* _Exercise brief_
List the partner levels in the planned channel program described in the article about Route1's MobiNet service.

* _Reading passage_
'''
A wireless service says it will launch a channel program this month for its secure remote desktop access offering, which it has been selling direct since June.

Route1 Inc., a Toronto-based company, is currently selling or leasing specially configured laptops through it sales force to use its

MobiNet service. Target markets include governments and highly regulated industries with high security needs.

However, Jeff Cohen, the company’s director of North American channel sales, said it is finalizing a channel program for resellers to take on the bulk of the sales work. After that its staff will only do demand generation, he said.

Most wireless laptop activity involves exchanging and synchronizing data between the device and a corporate server or desktop. MobiNet lets users connect directly to applications on their desktops through an encrypted connection secured through PKI certificates.

No data is stored locally. As a result, said Cohen, if the laptop is lost or stolen nothing of value goes astray.Initially, the only way to take advantage of MobiNet is by buying or leasing a MobiBook Pro laptop, a lightweight Windows CE notebook made by Psion Teklogix. The 1,100 g. (2.4 lb.) unit has a touch screen, a full keyboard and flash memory for storage.

It comes with connectivity for WiFi’s 802.11b standard, but with optional PC cards can be linked to GSM/GPRS and CDMA 1xRTT networks.

The MobiBook costs $1,999, plus $240 a year for the MobiNet service. Customers can also lease the laptop on a three-year term for $199 a month, which includes unlimited service.

Resellers will get a yet-to-be specified piece of the recurring charge.

While the MobiBook may appeal to customers who are looking for a lightweight laptop, the company knows many businesses already have a big investment in notebooks.

According to Josef Zankowicz, Route1’s vice-president of marketing and communications, the company hopes to have available in the fall a solution letting customers use the service on their own laptops.

It also hopes to be able to find ways of making other portable devices able to use the service.

The channel program will have three levels, Cohen said. The highest level, tentatively called platinum, will be for partners who will offer full customer service, keep some laptop inventory, be able to share in marketing spending with Route1 and serve multiple markets.

Gold partners will have to offer some technical support and be able to handle first level customer service calls, while value-added partners will essentially be resellers of the service.

At press time Cohen said Route1 had some memorandums of understandings with several Canadian system integrators. He also said the company wants to expand quickly into the U.S.While companies can set up the MobiNet service to run on their corporate servers, it can also run on blade servers, Zankowicz said, taking even more of a load off desktops. So far, however, it only runs on Windows-based servers and desktops.

The service offers many advantages above security, he said, including the fact that there is “very little” corporate management required. “We use the video signal from the host computer as a way of controlling the applications and data on your desktop,” he explained.
'''
(Excerpts from a dataset)
'''
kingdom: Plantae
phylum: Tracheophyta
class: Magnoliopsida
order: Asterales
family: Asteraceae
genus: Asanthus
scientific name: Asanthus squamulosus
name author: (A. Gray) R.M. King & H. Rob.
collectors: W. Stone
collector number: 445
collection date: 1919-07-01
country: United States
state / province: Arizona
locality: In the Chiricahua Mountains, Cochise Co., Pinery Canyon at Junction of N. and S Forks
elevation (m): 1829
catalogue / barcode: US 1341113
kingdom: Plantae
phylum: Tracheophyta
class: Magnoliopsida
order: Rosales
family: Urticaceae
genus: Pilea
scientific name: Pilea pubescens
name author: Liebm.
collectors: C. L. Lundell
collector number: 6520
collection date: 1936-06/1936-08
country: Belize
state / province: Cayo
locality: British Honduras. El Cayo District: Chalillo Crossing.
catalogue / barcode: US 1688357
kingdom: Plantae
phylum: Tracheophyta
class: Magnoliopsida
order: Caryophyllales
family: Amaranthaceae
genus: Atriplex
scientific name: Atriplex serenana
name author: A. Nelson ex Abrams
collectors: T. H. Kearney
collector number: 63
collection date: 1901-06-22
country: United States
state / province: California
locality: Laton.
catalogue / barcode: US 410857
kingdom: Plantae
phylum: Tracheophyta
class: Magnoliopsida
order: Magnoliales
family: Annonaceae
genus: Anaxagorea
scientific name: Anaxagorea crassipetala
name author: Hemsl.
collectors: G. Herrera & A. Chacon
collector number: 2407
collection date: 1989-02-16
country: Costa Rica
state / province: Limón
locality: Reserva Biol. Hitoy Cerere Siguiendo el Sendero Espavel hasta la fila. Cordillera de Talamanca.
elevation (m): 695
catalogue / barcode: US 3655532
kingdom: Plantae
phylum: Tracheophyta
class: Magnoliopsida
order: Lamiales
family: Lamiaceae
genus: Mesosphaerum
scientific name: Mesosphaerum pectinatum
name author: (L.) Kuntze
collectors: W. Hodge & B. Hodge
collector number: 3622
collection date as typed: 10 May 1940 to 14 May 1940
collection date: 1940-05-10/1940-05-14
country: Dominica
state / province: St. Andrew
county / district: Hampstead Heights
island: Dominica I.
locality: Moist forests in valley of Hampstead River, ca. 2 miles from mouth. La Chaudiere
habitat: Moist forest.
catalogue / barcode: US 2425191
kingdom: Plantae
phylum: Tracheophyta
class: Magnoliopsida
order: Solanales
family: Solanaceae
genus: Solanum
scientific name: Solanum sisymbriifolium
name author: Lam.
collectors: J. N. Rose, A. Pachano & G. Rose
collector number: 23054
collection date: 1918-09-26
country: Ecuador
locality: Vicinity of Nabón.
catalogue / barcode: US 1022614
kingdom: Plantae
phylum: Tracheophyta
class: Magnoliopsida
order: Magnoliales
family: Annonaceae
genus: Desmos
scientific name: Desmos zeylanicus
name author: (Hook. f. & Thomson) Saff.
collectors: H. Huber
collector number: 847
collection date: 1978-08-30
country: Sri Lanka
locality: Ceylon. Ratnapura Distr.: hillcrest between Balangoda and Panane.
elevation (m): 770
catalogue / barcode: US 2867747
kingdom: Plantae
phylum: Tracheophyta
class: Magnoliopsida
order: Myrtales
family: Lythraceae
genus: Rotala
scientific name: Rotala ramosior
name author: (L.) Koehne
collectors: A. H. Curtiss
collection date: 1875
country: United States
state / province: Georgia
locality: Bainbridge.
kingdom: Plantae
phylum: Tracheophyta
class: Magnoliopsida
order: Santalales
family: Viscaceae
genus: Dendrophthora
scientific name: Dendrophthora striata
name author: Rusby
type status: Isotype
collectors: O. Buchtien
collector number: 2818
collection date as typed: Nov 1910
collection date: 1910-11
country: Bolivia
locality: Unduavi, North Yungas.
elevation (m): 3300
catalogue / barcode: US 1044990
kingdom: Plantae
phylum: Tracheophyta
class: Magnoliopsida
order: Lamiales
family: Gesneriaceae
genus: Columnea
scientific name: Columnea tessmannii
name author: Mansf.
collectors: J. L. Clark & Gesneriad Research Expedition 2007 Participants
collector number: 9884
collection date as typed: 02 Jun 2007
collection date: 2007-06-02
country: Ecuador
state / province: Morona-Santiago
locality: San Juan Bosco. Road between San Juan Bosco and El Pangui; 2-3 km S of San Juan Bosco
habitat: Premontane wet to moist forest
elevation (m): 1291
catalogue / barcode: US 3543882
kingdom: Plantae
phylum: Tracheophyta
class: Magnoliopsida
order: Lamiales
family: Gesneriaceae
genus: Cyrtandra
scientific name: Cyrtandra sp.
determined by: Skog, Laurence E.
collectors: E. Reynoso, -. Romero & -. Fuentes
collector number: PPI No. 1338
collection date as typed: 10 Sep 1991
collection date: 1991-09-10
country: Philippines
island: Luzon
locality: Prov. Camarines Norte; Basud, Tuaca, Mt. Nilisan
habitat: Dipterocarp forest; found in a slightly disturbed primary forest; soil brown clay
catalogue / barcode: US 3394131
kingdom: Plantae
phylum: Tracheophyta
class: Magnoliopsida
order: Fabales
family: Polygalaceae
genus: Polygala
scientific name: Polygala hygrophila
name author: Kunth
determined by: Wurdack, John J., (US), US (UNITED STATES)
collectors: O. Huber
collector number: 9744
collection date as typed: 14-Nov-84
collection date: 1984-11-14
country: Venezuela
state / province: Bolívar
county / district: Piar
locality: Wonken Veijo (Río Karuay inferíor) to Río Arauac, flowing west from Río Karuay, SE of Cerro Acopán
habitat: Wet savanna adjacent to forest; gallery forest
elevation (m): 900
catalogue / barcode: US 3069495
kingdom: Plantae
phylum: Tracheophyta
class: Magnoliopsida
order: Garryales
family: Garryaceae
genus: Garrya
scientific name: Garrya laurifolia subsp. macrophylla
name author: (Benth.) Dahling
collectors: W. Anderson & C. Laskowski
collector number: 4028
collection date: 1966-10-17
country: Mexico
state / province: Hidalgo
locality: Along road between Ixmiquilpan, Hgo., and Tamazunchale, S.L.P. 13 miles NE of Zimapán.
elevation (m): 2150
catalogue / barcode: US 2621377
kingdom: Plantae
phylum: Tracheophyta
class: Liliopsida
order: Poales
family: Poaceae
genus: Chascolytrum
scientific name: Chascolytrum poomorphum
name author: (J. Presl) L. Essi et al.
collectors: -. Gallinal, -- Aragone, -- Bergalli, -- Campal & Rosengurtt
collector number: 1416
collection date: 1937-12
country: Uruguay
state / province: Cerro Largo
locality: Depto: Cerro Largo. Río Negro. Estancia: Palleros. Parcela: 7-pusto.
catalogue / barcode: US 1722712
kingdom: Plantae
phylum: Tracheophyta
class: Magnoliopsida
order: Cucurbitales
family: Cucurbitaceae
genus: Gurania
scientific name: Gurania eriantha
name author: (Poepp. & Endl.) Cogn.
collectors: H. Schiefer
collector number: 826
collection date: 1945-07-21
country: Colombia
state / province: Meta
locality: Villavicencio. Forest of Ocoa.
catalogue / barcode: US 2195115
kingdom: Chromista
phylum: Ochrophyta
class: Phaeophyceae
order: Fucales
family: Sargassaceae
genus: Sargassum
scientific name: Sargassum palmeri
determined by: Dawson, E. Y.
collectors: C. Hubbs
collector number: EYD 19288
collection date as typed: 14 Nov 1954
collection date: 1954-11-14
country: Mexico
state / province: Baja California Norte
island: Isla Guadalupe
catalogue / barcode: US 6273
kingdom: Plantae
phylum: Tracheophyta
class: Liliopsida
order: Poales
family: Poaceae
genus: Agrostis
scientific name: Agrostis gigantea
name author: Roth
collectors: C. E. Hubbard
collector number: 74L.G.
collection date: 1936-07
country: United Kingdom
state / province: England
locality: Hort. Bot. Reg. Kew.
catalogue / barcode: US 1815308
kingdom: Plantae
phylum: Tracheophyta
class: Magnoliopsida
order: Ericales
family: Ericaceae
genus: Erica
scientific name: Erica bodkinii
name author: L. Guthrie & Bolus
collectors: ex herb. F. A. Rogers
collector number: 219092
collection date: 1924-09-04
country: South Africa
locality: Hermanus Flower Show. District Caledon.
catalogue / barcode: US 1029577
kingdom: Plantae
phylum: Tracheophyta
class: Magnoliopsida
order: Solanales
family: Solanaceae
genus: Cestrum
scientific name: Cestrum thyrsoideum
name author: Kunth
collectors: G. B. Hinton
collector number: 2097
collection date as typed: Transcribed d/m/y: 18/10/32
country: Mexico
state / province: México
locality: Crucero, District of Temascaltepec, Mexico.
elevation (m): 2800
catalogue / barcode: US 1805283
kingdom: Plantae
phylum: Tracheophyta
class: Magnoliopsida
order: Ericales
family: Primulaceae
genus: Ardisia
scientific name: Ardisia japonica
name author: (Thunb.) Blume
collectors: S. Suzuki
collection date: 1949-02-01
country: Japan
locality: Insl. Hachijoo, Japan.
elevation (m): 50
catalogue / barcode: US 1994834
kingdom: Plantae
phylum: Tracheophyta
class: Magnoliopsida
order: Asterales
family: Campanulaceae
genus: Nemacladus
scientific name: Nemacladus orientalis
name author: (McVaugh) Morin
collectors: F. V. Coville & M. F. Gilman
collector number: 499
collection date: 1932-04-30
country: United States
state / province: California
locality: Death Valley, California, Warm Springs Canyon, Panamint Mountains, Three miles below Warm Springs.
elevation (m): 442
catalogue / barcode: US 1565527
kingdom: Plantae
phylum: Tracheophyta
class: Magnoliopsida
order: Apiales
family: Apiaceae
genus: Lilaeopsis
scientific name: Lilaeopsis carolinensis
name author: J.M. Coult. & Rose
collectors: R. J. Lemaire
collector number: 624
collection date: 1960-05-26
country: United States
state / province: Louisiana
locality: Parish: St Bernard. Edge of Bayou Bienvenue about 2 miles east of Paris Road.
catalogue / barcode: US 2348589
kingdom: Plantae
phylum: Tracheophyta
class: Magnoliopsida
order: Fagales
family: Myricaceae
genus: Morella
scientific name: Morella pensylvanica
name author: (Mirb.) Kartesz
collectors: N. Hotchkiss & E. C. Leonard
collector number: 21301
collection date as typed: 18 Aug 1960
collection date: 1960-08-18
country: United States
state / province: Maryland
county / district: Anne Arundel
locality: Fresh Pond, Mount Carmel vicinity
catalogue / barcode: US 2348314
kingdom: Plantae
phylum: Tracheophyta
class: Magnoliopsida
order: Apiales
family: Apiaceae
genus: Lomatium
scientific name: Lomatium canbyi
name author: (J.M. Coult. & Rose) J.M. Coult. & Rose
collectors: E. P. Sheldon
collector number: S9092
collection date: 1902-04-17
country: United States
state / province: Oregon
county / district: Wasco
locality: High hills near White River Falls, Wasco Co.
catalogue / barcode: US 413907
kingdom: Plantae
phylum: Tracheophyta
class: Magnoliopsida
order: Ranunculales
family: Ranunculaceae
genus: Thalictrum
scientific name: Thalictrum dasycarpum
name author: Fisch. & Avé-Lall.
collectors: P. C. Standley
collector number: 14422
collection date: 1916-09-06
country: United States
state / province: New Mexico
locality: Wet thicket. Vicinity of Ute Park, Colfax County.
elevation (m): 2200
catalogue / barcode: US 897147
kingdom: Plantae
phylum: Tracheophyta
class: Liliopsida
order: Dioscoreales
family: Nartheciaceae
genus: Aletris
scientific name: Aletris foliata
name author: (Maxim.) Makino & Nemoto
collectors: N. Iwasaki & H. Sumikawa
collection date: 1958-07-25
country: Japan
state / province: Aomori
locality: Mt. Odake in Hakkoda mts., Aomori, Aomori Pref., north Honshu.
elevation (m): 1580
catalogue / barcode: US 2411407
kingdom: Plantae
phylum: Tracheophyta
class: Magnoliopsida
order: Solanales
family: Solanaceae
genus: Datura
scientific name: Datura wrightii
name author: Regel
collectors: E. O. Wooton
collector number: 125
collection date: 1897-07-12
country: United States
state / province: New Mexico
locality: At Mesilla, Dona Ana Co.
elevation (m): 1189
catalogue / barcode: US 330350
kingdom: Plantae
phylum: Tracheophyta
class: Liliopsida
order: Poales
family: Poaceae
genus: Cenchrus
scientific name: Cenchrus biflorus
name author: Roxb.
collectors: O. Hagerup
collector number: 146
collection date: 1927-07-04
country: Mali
'''
* _Answer section_
Platinum (a tentative name), gold, and value-added.